As a kid Castillo had been intensely interested in music and art. Once in high school she shifted gears, excelling in computer science while playing on the golf and tennis teams. Despite her high GPA, however, she was told to apply to community colleges senior year, because of her undocumented status.
Montclair State University (MSU) was the only school that accepted her as an in-state student, and Castillo began there in 2012, at age 20, after an intense two-year period where she worked nonstop to pay her family’s bills—and taught herself calculus and devoured physics books to escape the escalating abuse at home. It got so bad, in fact, that she eventually sought refuge with Emma’s boyfriend’s family, who took her in, provided love, helped her find a therapist, and became the foundation she’d always longed for.
At MSU Castillo flourished as a Physics major, doing undergraduate research and co-authoring a paper for an academic journal. She also gained valuable teaching experience; took part in the Louis Stokes Alliance for Minority Participation (LSAMP), which supports underrepresented minorities in STEM fields; and presented at Women in Physics conferences held by the American Physics Society, an affiliation that she has found invaluable.
“I wanted to self-advocate and pursue every opportunity I could at MSU, since I wasn’t able to achieve college right after high school,” said Castillo. “And I've been exposed to incredible women at these conferences. Most have imposter syndrome, being female in the sciences, but we’re going through this together, and I always feel rejuvenated after being with them.”
While at MSU Castillo’s family issues continued unabated, however, forcing her to leave school in 2015. Over the next four years she worked as a barista while teaching and tutoring in various contexts, both at MSU and with private companies: She ran STEM-enrichment and Gifted-and-Talented programs for kids, and taught a wide variety of subjects such as computer programming, circuitry and engineering schematics, math, physics and web design.
In spring 2019 Castillo resumed her studies to complete her B.S. in Physics and Math.
She had originally thought to return to MSU, but after speaking with the acting chairperson of RU-N's Physics department, Professor Michele Pavanello, Castillo decided to transfer her credits to the School of Arts & Sciences–Newark (SASN) and hit the ground running: In one short year, she’s done research on shock dynamics in the lab of Professor Claudiu Stan, worked as a Learning Assistant for Professor Sheehan Ahmed’s Physics I and II courses, serves as president of RU-N's Physics Club, and won the Betty Skuse Thompson Prize in Physics for the 2019–2020 academic year for outstanding achievement in the department.
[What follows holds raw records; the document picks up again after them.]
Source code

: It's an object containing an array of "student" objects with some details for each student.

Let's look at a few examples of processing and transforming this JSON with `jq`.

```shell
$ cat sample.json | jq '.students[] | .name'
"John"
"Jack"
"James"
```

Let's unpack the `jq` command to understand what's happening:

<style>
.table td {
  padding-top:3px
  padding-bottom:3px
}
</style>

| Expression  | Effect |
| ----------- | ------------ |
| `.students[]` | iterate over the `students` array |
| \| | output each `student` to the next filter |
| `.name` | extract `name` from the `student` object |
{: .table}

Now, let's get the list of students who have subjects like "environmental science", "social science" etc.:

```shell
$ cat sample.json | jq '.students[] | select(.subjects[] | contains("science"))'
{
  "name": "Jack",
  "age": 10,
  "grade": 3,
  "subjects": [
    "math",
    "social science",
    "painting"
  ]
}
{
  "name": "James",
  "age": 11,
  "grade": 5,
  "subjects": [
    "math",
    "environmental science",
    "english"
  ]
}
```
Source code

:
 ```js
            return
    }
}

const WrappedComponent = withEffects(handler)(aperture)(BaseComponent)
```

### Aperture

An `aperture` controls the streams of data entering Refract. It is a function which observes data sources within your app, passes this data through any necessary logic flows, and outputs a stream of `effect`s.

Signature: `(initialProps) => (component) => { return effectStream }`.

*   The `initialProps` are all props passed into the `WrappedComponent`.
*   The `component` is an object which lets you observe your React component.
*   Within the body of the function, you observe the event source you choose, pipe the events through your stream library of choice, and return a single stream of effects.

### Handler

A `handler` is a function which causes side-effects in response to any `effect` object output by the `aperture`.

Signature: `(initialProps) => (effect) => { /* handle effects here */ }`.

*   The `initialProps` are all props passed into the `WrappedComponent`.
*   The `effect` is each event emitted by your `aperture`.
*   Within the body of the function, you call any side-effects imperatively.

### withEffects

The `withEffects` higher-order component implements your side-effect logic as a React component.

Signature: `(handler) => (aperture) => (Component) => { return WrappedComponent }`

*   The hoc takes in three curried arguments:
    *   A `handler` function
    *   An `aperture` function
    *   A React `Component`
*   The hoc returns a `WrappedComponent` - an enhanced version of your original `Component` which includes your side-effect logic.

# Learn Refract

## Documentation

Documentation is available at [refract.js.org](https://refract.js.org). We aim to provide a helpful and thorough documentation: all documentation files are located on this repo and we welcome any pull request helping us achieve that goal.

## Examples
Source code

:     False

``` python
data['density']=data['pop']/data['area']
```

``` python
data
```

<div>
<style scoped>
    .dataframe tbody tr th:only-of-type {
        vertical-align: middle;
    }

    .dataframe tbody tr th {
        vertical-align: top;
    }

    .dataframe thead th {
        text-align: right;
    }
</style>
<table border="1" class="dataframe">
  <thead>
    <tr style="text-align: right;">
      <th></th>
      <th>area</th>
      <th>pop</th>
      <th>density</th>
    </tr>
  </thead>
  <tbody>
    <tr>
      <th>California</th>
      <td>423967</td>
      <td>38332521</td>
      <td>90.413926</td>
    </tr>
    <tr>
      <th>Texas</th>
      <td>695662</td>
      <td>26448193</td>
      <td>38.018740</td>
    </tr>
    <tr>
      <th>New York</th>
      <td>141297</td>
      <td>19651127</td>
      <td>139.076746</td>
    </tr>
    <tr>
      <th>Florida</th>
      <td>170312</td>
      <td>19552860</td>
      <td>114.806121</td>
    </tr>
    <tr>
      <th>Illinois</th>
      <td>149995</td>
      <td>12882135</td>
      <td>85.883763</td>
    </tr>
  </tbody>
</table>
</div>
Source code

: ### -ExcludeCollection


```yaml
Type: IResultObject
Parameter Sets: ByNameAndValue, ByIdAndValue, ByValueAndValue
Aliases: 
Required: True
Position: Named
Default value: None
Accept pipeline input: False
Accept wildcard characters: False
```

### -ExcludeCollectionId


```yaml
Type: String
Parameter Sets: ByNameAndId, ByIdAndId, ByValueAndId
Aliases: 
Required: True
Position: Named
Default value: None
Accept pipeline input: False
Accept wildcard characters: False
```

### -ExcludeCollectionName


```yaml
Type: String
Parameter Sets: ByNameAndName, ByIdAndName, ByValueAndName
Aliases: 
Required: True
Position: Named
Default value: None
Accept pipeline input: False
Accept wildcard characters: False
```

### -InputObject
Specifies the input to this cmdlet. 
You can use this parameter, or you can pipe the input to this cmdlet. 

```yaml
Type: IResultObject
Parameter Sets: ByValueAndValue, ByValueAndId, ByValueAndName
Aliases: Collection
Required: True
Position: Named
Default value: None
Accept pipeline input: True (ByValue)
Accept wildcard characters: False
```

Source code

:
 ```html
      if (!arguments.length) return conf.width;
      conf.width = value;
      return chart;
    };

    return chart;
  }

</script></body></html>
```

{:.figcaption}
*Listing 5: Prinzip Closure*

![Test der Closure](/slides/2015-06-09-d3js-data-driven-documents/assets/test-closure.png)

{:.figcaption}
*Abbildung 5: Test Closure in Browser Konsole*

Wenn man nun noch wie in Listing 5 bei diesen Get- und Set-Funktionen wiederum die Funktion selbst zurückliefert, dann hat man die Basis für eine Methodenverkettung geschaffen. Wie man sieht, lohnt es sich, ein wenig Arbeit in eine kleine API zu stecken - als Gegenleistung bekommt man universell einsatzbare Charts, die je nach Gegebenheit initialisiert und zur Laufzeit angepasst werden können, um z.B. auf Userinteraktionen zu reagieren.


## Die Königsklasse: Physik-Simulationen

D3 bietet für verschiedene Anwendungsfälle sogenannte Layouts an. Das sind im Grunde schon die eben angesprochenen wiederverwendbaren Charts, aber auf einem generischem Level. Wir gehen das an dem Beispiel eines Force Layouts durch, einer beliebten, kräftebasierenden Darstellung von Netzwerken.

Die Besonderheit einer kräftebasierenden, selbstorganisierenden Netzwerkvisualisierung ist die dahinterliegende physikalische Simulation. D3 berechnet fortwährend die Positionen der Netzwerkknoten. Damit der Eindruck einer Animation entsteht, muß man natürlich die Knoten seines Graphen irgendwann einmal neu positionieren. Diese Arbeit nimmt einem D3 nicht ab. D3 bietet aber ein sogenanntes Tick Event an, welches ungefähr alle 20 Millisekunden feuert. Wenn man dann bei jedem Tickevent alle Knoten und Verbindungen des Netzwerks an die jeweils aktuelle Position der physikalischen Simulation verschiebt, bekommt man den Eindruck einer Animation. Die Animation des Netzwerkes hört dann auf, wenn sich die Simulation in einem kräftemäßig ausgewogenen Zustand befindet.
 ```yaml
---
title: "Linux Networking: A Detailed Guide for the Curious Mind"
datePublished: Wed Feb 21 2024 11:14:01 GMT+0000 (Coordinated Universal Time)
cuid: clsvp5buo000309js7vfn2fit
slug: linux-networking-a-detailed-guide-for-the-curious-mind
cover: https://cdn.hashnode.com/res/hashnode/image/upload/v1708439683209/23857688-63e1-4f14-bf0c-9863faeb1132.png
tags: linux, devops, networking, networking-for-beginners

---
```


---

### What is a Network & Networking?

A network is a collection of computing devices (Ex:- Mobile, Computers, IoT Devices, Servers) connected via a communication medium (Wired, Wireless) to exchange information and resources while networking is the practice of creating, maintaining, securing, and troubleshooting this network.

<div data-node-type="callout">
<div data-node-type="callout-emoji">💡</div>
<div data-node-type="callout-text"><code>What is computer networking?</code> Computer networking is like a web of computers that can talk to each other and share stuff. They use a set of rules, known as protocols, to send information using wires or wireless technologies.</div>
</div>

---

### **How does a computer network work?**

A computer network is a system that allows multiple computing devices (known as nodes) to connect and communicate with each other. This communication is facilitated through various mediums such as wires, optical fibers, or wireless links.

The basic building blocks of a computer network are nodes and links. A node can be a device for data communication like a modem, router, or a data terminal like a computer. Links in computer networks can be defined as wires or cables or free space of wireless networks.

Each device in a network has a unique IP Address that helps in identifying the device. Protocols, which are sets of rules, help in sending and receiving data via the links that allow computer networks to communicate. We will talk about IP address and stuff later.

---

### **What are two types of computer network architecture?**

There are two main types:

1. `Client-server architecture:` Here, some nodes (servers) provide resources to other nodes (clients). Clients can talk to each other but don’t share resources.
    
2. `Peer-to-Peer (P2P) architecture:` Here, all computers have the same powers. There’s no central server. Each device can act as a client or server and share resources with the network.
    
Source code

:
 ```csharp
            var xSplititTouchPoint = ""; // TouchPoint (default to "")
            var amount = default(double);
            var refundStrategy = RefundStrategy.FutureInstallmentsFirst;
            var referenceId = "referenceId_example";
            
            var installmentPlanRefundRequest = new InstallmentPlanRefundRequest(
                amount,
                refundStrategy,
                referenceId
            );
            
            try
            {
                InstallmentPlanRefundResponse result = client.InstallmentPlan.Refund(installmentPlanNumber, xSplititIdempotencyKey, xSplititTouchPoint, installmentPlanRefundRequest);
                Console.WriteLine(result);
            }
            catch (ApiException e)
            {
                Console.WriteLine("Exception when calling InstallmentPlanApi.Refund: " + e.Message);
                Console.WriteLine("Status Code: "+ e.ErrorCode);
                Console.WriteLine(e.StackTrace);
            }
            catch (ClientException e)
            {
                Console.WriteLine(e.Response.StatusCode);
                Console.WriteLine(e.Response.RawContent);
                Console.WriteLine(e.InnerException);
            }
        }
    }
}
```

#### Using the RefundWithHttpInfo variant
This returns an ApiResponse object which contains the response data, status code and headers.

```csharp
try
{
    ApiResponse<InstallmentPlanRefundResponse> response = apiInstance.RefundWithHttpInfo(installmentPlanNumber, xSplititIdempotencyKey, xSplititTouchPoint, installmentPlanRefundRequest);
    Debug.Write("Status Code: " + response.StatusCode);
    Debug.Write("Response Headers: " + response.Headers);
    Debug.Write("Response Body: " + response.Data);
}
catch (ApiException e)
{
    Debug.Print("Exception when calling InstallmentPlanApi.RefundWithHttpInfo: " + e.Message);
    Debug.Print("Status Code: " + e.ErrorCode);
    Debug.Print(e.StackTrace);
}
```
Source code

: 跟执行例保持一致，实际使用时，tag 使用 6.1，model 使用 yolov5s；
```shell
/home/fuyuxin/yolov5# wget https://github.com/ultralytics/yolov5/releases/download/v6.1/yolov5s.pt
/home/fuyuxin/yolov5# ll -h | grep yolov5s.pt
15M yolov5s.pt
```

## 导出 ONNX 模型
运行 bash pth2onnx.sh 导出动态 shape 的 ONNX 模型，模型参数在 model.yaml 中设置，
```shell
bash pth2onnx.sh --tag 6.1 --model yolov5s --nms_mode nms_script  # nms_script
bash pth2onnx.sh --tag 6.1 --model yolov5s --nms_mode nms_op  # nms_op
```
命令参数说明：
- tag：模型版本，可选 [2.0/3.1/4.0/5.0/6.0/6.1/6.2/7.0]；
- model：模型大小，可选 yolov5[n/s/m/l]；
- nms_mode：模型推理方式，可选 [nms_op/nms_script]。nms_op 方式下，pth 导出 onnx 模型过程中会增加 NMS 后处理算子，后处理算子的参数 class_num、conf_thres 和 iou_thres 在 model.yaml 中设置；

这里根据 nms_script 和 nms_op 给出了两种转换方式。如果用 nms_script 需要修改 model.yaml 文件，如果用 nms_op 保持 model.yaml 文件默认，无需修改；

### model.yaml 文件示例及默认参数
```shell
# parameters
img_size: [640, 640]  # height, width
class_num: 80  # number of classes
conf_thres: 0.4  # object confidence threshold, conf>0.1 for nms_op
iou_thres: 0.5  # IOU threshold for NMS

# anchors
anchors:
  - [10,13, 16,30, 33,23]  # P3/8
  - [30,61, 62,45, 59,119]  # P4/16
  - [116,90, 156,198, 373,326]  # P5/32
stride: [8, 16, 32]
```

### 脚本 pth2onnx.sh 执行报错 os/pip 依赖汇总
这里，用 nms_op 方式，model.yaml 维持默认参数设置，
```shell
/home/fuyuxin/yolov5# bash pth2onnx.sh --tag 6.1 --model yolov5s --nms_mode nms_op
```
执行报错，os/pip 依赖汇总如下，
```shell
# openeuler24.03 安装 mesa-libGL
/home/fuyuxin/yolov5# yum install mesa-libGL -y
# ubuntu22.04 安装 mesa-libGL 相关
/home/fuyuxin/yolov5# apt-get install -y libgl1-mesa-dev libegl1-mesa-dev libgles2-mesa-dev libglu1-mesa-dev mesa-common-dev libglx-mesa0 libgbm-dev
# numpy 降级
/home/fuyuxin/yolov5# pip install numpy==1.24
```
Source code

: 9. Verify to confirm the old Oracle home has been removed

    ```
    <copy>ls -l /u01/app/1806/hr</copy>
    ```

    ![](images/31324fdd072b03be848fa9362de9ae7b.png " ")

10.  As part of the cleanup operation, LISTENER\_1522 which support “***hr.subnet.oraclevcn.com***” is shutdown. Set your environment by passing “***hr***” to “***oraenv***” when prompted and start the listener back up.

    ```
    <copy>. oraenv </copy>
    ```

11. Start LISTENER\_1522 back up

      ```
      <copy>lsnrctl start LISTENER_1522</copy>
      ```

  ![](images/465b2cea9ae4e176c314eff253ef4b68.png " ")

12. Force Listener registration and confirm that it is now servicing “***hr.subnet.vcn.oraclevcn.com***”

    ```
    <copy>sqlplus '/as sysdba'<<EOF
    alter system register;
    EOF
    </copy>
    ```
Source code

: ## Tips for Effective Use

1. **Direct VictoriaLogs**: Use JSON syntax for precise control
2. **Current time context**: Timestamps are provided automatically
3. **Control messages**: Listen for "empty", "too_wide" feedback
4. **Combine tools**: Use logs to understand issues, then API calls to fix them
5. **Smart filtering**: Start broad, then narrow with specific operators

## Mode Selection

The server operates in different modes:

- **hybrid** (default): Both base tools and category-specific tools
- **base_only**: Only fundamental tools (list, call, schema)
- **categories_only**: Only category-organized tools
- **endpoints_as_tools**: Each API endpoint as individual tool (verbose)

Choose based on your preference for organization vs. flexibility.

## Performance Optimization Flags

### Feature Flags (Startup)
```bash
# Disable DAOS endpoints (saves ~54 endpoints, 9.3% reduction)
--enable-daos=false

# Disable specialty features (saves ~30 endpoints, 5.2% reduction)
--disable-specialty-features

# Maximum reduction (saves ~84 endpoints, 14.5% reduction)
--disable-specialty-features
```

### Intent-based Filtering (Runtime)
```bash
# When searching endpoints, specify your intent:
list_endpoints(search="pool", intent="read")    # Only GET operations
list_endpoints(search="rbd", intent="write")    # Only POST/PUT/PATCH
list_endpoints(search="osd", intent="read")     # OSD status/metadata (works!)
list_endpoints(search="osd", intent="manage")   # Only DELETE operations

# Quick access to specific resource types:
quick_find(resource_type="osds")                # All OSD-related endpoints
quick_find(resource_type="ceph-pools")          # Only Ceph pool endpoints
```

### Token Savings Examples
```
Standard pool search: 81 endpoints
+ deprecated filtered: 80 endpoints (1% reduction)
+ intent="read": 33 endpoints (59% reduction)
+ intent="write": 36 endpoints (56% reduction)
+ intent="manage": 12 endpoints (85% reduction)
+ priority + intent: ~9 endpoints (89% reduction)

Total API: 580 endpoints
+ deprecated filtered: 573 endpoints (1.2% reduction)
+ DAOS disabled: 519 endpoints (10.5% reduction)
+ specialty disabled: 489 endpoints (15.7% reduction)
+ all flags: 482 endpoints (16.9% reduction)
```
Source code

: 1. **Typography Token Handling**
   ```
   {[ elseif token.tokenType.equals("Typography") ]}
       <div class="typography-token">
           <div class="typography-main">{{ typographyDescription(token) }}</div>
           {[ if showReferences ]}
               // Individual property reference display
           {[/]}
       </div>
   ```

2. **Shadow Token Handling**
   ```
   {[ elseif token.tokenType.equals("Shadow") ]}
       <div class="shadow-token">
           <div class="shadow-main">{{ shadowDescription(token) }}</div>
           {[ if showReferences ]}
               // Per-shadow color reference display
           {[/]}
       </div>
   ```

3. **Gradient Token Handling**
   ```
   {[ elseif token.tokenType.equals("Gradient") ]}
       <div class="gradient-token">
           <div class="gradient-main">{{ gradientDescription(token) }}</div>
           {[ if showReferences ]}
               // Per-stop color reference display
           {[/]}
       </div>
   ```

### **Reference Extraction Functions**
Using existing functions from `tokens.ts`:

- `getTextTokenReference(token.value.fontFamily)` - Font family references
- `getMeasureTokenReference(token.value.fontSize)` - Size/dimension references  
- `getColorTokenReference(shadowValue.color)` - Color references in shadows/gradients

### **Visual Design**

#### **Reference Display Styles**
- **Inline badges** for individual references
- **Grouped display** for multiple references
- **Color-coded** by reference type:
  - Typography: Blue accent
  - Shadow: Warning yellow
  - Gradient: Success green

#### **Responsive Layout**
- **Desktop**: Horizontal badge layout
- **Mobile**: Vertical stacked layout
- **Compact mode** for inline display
Castillo also recently won a coveted spot in California Institute of Technology’s WAVE Fellows summer research program, which fosters diversity by increasing the participation of underrepresented students in science and engineering Ph.D. programs. For 10 weeks this summer, she’s doing remote research on fluid mechanics with Professor Beverley McKeon of Caltech's Aerospace Engineering department, studying turbulent flows and working on numerical analysis and data visualization.
Castillo is grateful for the support she’s received at RU-N and feels she’s found a home here. She’s also an evangelist for the Physics department, trying to attract more female students to the major.
“The professors at RU-N have been wonderful. They’ve welcomed me with open arms and are always ready to help me with another opportunity,” said Castillo. “I also managed to talk three female students into attending the most recent Women in Physics conference. I always say, ‘Math is the language of the world, and Physics is the storyteller.’ Hopefully, I’ll be able to convert more girls while I’m here.”